*Task directions*: Copy out the entries that follow. Leave none out.
******************************
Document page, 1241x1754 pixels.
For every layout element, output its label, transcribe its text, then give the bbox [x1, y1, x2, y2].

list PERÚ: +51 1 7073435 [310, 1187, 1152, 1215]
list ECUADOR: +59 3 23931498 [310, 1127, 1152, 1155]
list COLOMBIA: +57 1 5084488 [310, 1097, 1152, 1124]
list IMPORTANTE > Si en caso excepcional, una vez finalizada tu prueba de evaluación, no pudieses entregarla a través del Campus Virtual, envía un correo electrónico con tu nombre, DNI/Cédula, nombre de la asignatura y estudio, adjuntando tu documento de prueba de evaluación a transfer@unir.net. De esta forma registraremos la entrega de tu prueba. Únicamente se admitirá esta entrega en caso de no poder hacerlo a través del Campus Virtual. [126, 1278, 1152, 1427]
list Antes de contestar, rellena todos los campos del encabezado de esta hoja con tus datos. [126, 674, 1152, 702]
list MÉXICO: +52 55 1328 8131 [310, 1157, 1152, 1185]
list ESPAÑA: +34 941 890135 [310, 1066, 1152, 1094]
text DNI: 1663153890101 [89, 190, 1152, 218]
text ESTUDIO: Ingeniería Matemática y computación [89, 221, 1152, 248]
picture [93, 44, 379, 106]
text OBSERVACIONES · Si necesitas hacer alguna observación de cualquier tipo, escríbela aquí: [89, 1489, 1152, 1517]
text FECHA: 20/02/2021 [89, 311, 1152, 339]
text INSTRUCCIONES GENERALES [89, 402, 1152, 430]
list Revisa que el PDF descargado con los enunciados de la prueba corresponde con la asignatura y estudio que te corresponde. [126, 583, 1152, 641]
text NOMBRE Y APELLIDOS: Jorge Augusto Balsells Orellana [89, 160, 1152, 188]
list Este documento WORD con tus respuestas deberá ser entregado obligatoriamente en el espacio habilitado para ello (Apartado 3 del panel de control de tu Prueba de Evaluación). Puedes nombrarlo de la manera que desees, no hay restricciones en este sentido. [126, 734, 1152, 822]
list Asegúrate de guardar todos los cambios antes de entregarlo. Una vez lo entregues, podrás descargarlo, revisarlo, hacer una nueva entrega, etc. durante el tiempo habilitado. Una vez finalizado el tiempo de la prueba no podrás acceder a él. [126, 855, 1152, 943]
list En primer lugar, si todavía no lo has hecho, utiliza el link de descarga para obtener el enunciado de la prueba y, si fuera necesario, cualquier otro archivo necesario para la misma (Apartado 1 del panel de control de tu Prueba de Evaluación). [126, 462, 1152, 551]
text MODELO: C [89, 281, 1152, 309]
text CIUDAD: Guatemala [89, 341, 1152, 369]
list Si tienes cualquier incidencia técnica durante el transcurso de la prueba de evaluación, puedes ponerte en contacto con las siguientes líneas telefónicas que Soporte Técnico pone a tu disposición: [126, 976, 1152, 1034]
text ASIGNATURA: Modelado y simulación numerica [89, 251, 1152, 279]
******************************
*Problem solution*:
Document page, 1241x1754 pixels.
For every layout element, output its label, transcribe its text, then give the bbox [x1, y1, x2, y2].

list PERÚ: +51 1 7073435 [310, 1187, 1152, 1215]
list ECUADOR: +59 3 23931498 [310, 1127, 1152, 1155]
list COLOMBIA: +57 1 5084488 [310, 1097, 1152, 1124]
list IMPORTANTE > Si en caso excepcional, una vez finalizada tu prueba de evaluación, no pudieses entregarla a través del Campus Virtual, envía un correo electrónico con tu nombre, DNI/Cédula, nombre de la asignatura y estudio, adjuntando tu documento de prueba de evaluación a transfer@unir.net. De esta forma registraremos la entrega de tu prueba. Únicamente se admitirá esta entrega en caso de no poder hacerlo a través del Campus Virtual. [126, 1278, 1152, 1427]
list Antes de contestar, rellena todos los campos del encabezado de esta hoja con tus datos. [126, 674, 1152, 702]
list MÉXICO: +52 55 1328 8131 [310, 1157, 1152, 1185]
list ESPAÑA: +34 941 890135 [310, 1066, 1152, 1094]
text DNI: 1663153890101 [89, 190, 1152, 218]
text ESTUDIO: Ingeniería Matemática y computación [89, 221, 1152, 248]
picture [93, 44, 379, 106]
text OBSERVACIONES · Si necesitas hacer alguna observación de cualquier tipo, escríbela aquí: [89, 1489, 1152, 1517]
text FECHA: 20/02/2021 [89, 311, 1152, 339]
text INSTRUCCIONES GENERALES [89, 402, 1152, 430]
list Revisa que el PDF descargado con los enunciados de la prueba corresponde con la asignatura y estudio que te corresponde. [126, 583, 1152, 641]
text NOMBRE Y APELLIDOS: Jorge Augusto Balsells Orellana [89, 160, 1152, 188]
list Este documento WORD con tus respuestas deberá ser entregado obligatoriamente en el espacio habilitado para ello (Apartado 3 del panel de control de tu Prueba de Evaluación). Puedes nombrarlo de la manera que desees, no hay restricciones en este sentido. [126, 734, 1152, 822]
list Asegúrate de guardar todos los cambios antes de entregarlo. Una vez lo entregues, podrás descargarlo, revisarlo, hacer una nueva entrega, etc. durante el tiempo habilitado. Una vez finalizado el tiempo de la prueba no podrás acceder a él. [126, 855, 1152, 943]
list En primer lugar, si todavía no lo has hecho, utiliza el link de descarga para obtener el enunciado de la prueba y, si fuera necesario, cualquier otro archivo necesario para la misma (Apartado 1 del panel de control de tu Prueba de Evaluación). [126, 462, 1152, 551]
text MODELO: C [89, 281, 1152, 309]
text CIUDAD: Guatemala [89, 341, 1152, 369]
list Si tienes cualquier incidencia técnica durante el transcurso de la prueba de evaluación, puedes ponerte en contacto con las siguientes líneas telefónicas que Soporte Técnico pone a tu disposición: [126, 976, 1152, 1034]
text ASIGNATURA: Modelado y simulación numerica [89, 251, 1152, 279]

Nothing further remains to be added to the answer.